The photo is of my mother leaning over me, a few days or weeks old. I’m laying on a blanket, my face contorted into what looks like a wail, and she’s not touching me.  She has her hands on either side as though she’s either just let go or is avoiding contact. We both look utterly miserable at the fix we’ve gotten ourselves into.  

Years later, she would confess to me that she didn’t and had never wanted to be a mother. That I was born of a moment of weakness that was almost certainly —although she left out this part — alcohol induced. She told me she regretted the impulse the morning after.

Lily would be almost ten years old now. Maybe she’d be good with her hands and driven and mercurial and a little bit cruel like him, and maybe she’d love wild places and animals and the Beatles and be a little bit feral like me. Maybe my grieving for her was my grieving for what had almost been between her father and me, and maybe Lily, that tiny bundle of dividing cells whose blood soaked into the frozen red ground of the Sangre de Cristos, was simply that sorrow made flesh.

I don’t think of Lily much anymore. I still don’t have kids, still don’t want kids, still don’t particularly like kids. This isn’t a tragic story of thwarted motherhood and lost opportunities.

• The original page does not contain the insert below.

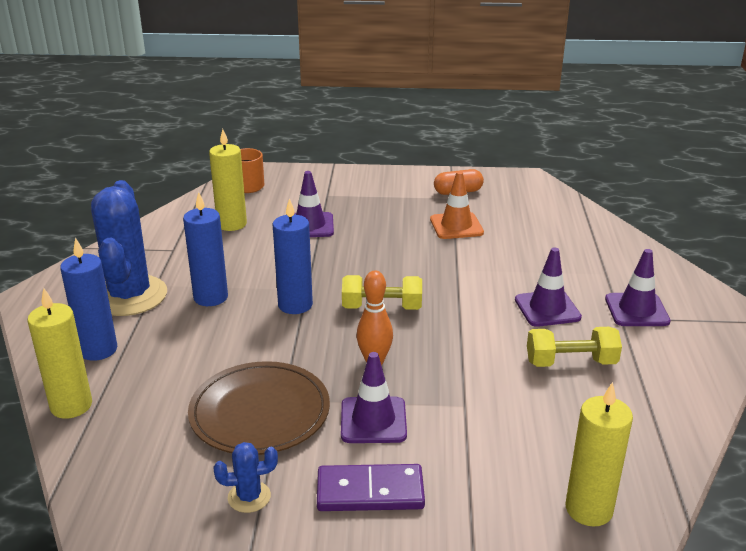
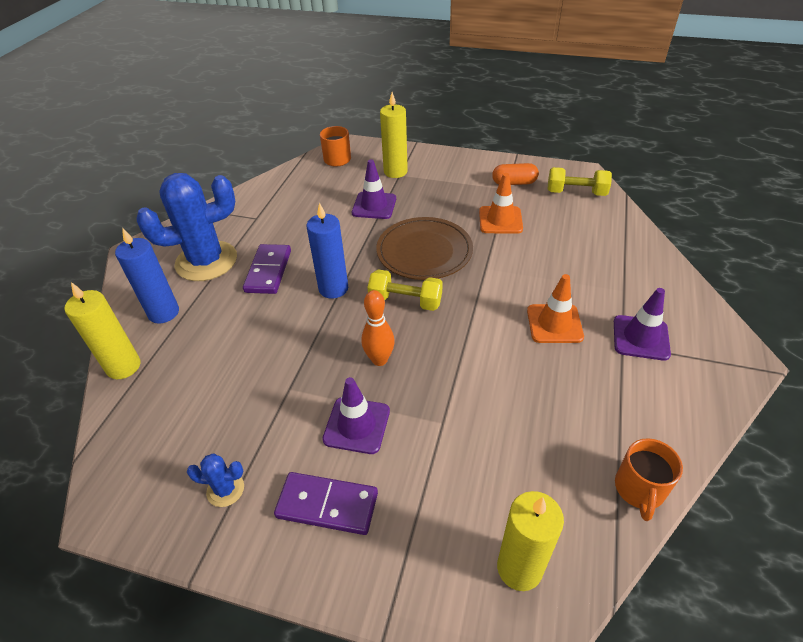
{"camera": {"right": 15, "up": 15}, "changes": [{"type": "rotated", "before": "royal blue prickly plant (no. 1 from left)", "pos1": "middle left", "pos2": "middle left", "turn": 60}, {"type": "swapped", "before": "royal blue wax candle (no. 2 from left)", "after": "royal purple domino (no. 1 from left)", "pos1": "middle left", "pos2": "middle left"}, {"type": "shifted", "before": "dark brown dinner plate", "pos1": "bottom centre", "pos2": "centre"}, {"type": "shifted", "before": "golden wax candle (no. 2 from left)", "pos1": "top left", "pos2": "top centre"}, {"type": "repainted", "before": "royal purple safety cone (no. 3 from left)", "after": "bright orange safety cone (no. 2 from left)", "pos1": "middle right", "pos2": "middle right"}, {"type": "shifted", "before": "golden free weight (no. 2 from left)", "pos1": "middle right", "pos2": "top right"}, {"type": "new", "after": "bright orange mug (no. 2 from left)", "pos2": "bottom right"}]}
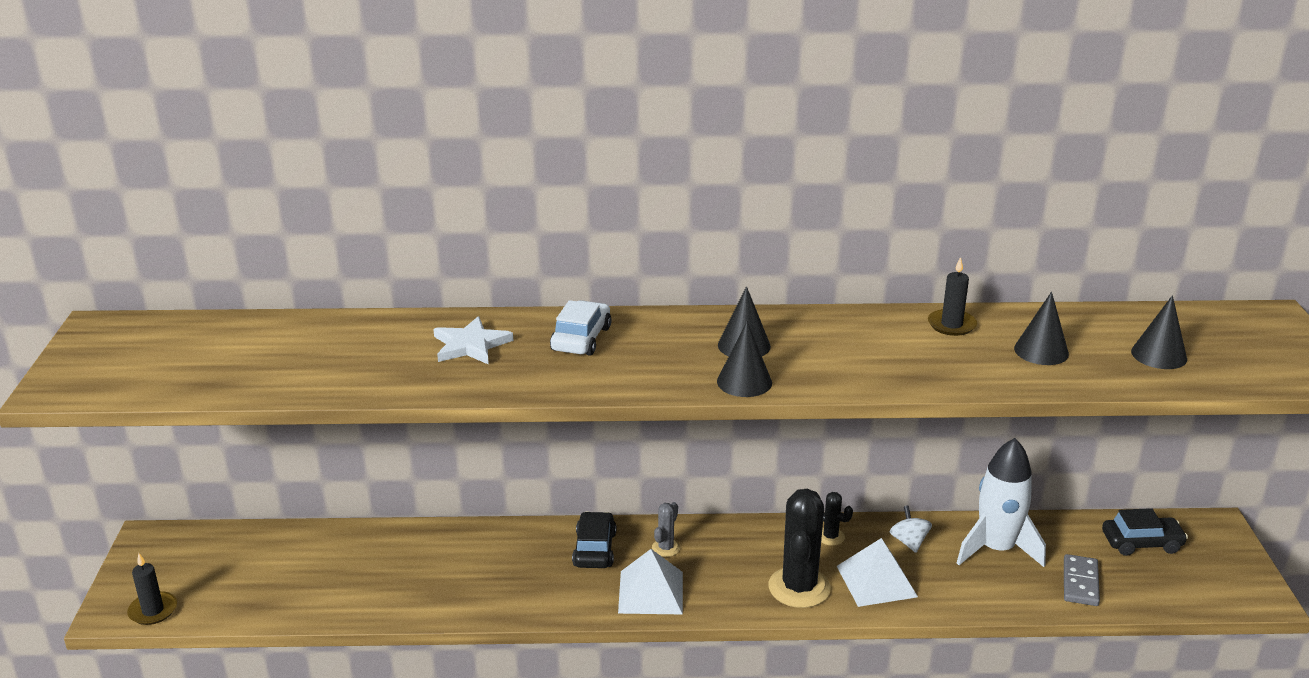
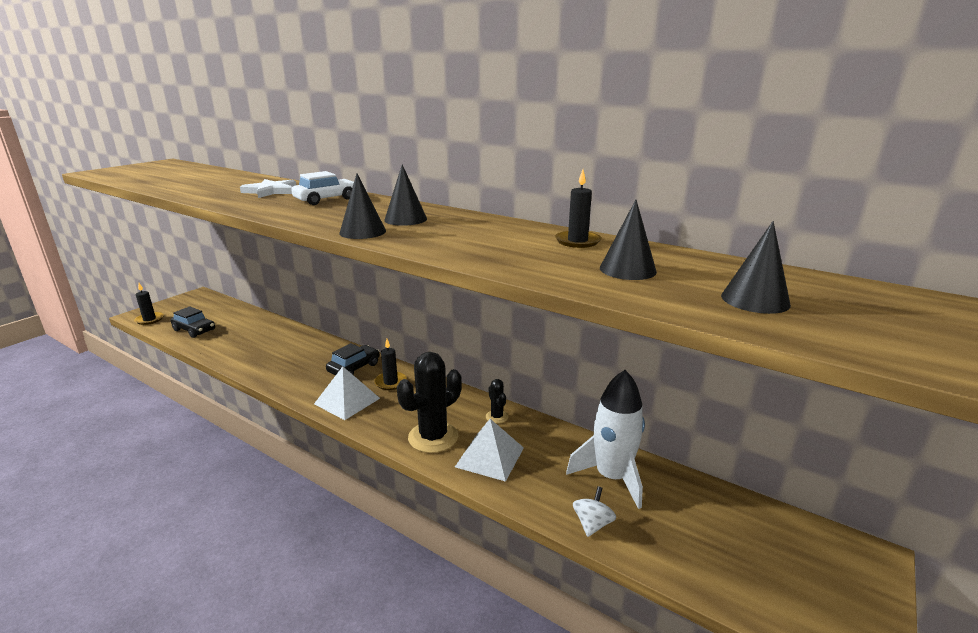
{"camera": {"right": 35, "up": -5}, "changes": [{"type": "shifted", "before": "black car (no. 2 from left in the first image)", "after": "black car (no. 1 from left)", "pos1": "bottom right", "pos2": "middle left"}, {"type": "swapped", "before": "ash-grey prickly plant", "after": "black wax candle (no. 2 from left)", "pos1": "bottom centre", "pos2": "centre"}, {"type": "shifted", "before": "white toy top", "pos1": "bottom right", "pos2": "bottom centre"}, {"type": "gone", "before": "ash-grey domino", "pos1": "bottom right"}]}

But whenever I return to Santa Fe, I make it a point to drive the twisting mountain road up to the yurt, and then on past it, to the overlook and the grove of piñon trees, where I park and get out and look for the one with the heart-shaped scar. It’s not obvious and sometimes I can’t find it. The times when I do, I squat in the red dirt and touch my palm to the ground and offer a prayer for the little girl with dark hair and blue eyes, and a nose that crinkles when she laughs.